By contrast, the world’s first FLNG plant under construction, Shell’s Prelude, is estimated to be costing $12bn. Moreover, the smallest FLNG plant, Exmar offshore Columbia, is currently being built for as little as $300m, according to Olivier Benyessaad of Bureau Veritas.
However, FLNG capacity is small compared with a land-based LNG plant. Even the mighty Prelude is only expected to be able to export 3.3 MPTA (million tonnes per annum), compared with 5 MPTA for a single-train LNG plant.
Taking the low estimate of 3.6 tcf for the Aphrodite field in Block 12 and deducting 30% lost in the liquefaction process, I estimate that Aphrodite has the capacity for 2.6 MTPA.

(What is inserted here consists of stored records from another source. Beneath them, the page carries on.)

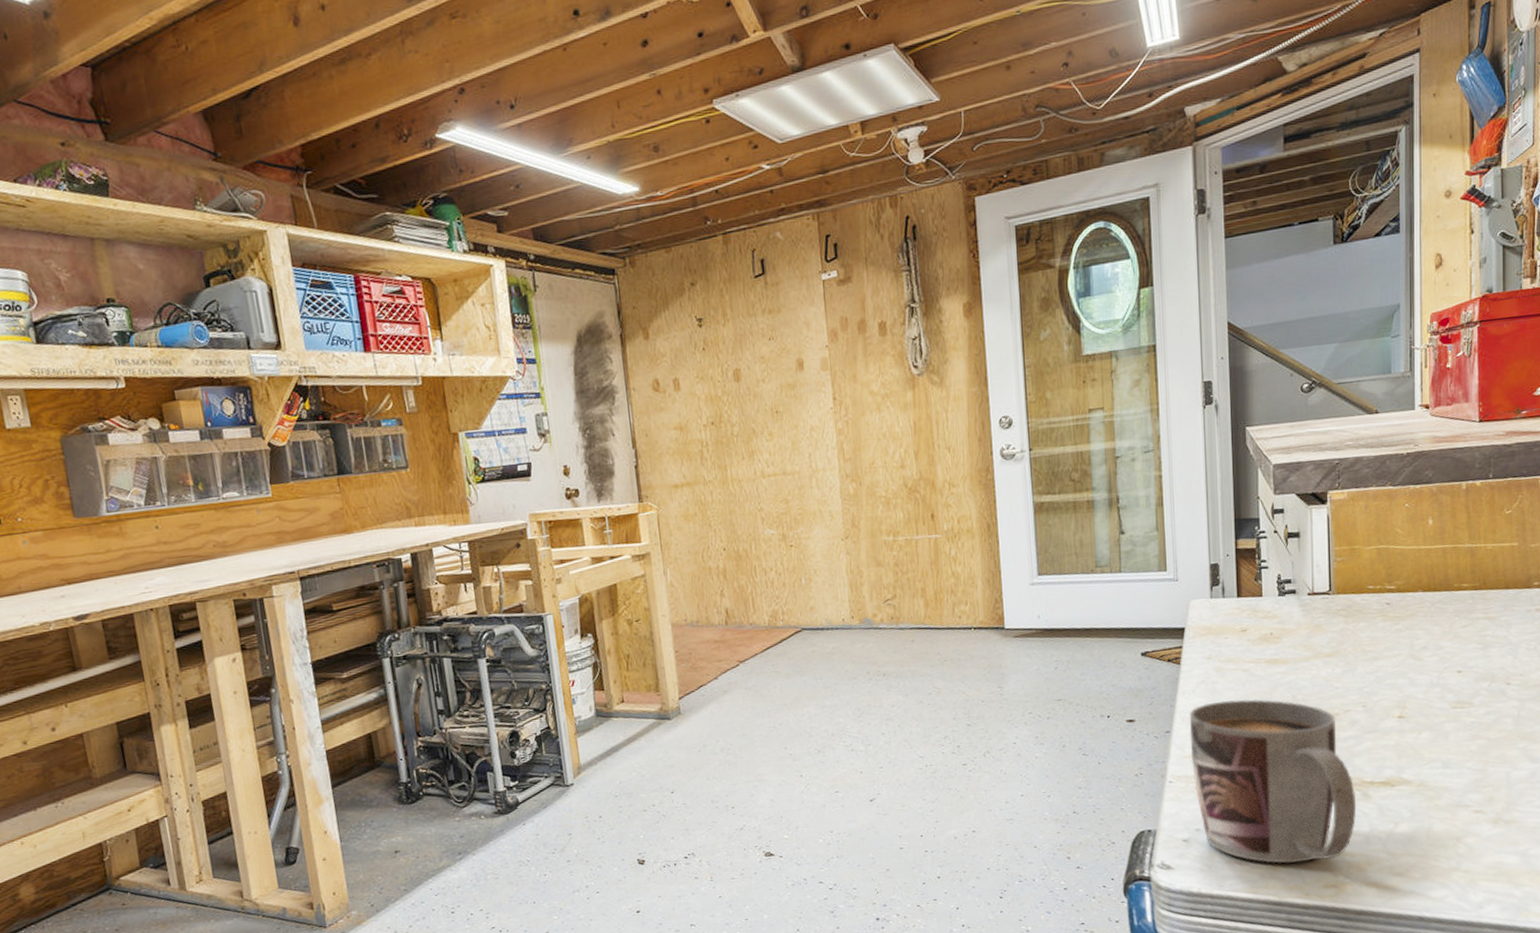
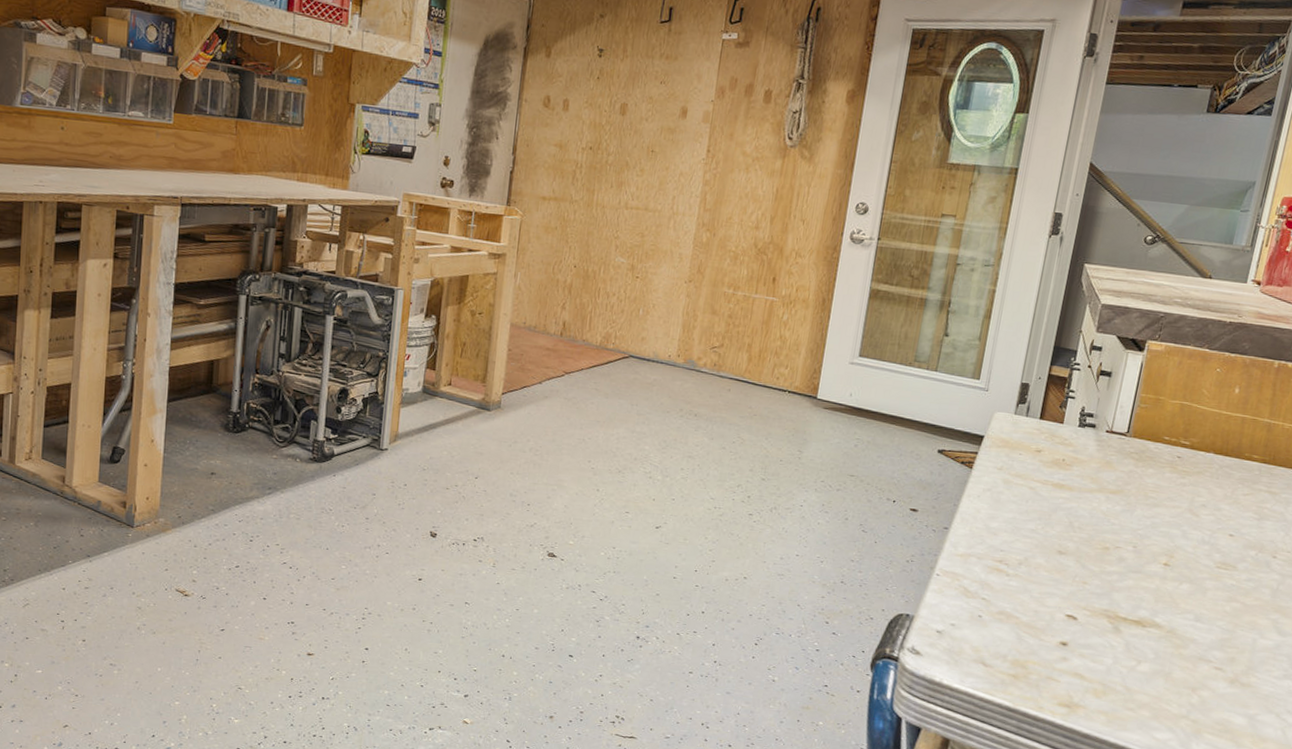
mug: present [1189,698,1357,864] -> none [958,510,1108,681]

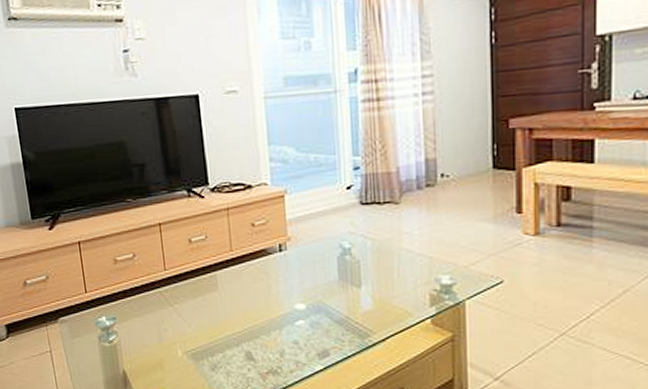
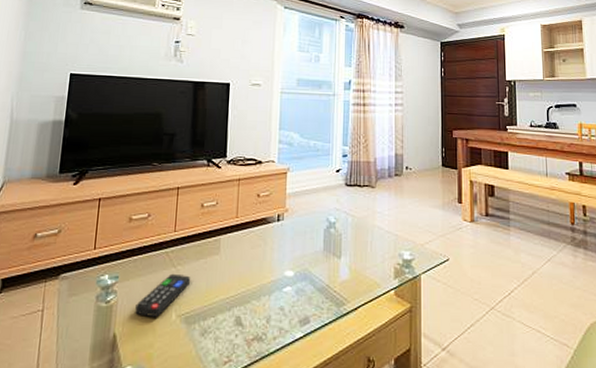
remote control: none [139,312,192,355] -> present [135,273,191,318]

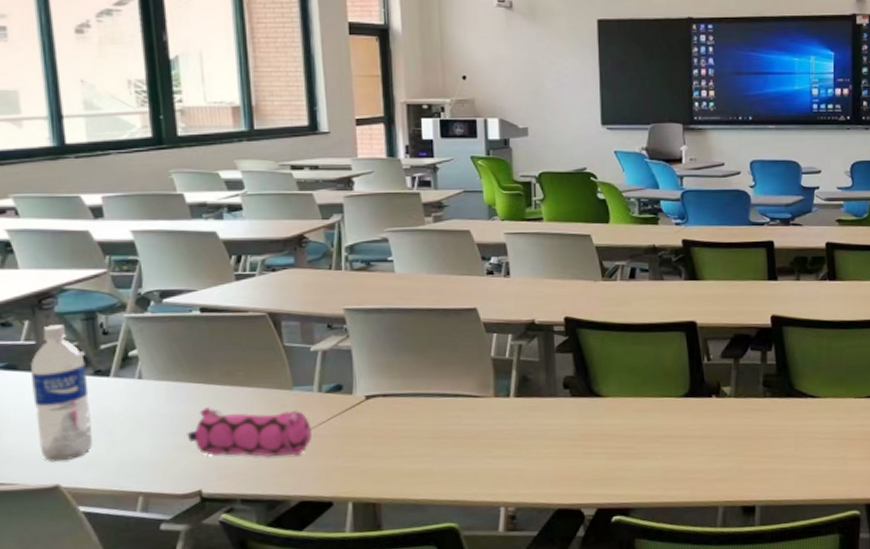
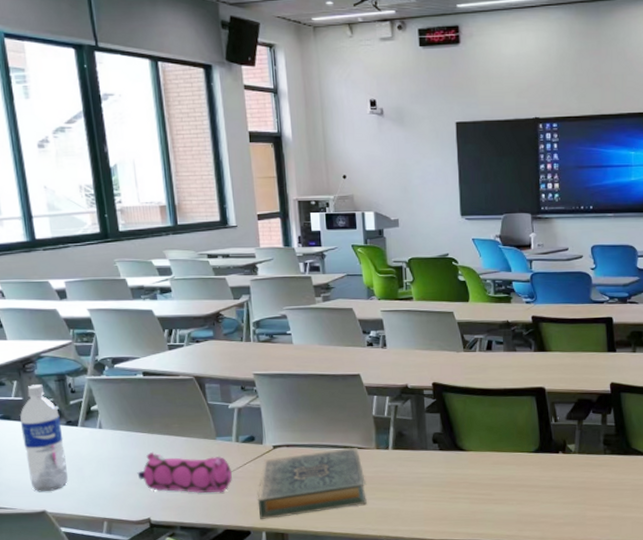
hardback book: none [343,396,481,487] -> present [257,448,367,519]

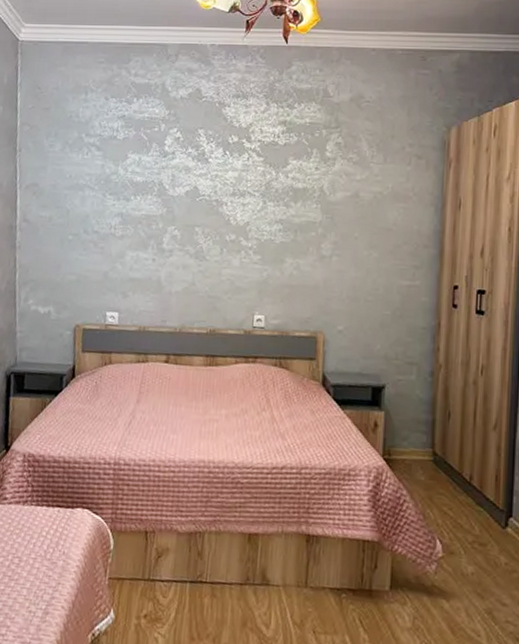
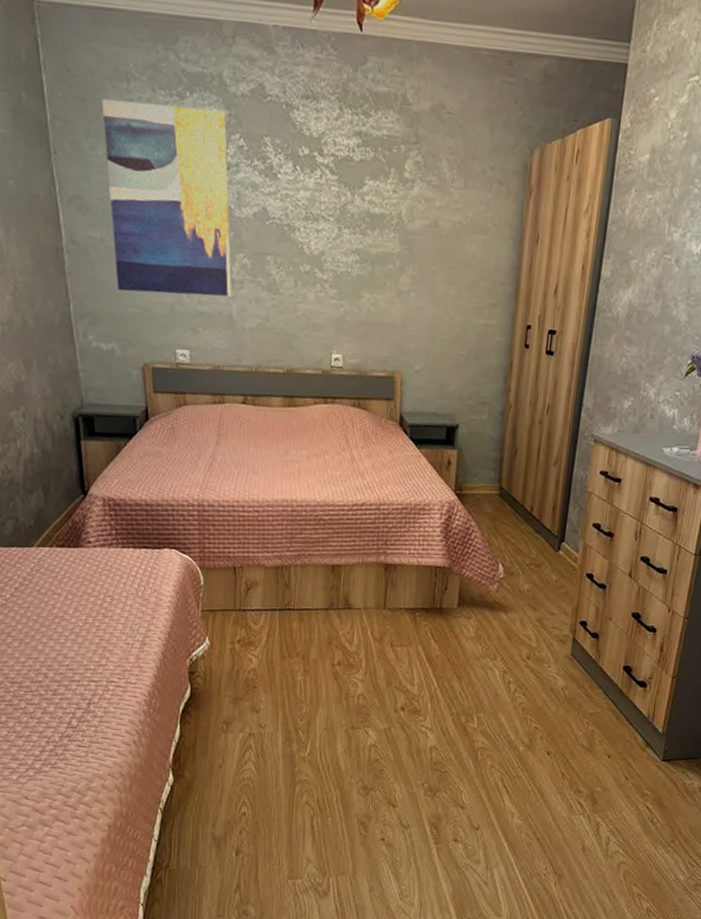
wall art: none [59,108,166,264] -> present [101,99,232,297]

This is closer to the capacity off the INPEX Abadi FLNG plant, which Benyessaad cited at a cost of $5.4bn. This is in waters of 1000 m rather than 2000 m for Aphrodite. Add another 50% for the depth and one might be looking at a cost of around $8bn for an Aphrodite filed.
According to my rough estimate (see table) that might bring the break-even price down to as low as $4/mmbtu for FLNG.

Land-based LNG will depend on ENI-Kogas
However, the land-based LNG option remains attractive because of all the other things that would come with it.
Stavros Spanos of Hyperion Systems Engineering noted that a land-based LNG terminal has much bigger network effects. Not only would it create jobs for construction workers (who will probably not be Cypriots), it would also create jobs for service companies.
More interestingly, it could create a whole new industry of gas industry products such as methanol, said Spanos.
Thus, a land-based LNG plant will allow Cyprus to be a true regional hub for energy.
The only way to beat the price uncertainty that affects the viability of a land-based LNG plant is with higher volumes. According to my own estimates published for Sapienta Country Analysis subscribers in June, the profitability threshold for a land-based LNG plant is 7 tcf if prices remain the same, but it rises to 10 tcf if they fall by 20%.
This is why so much hope is being put on the ENI-Kogas drilling, which will start any day now.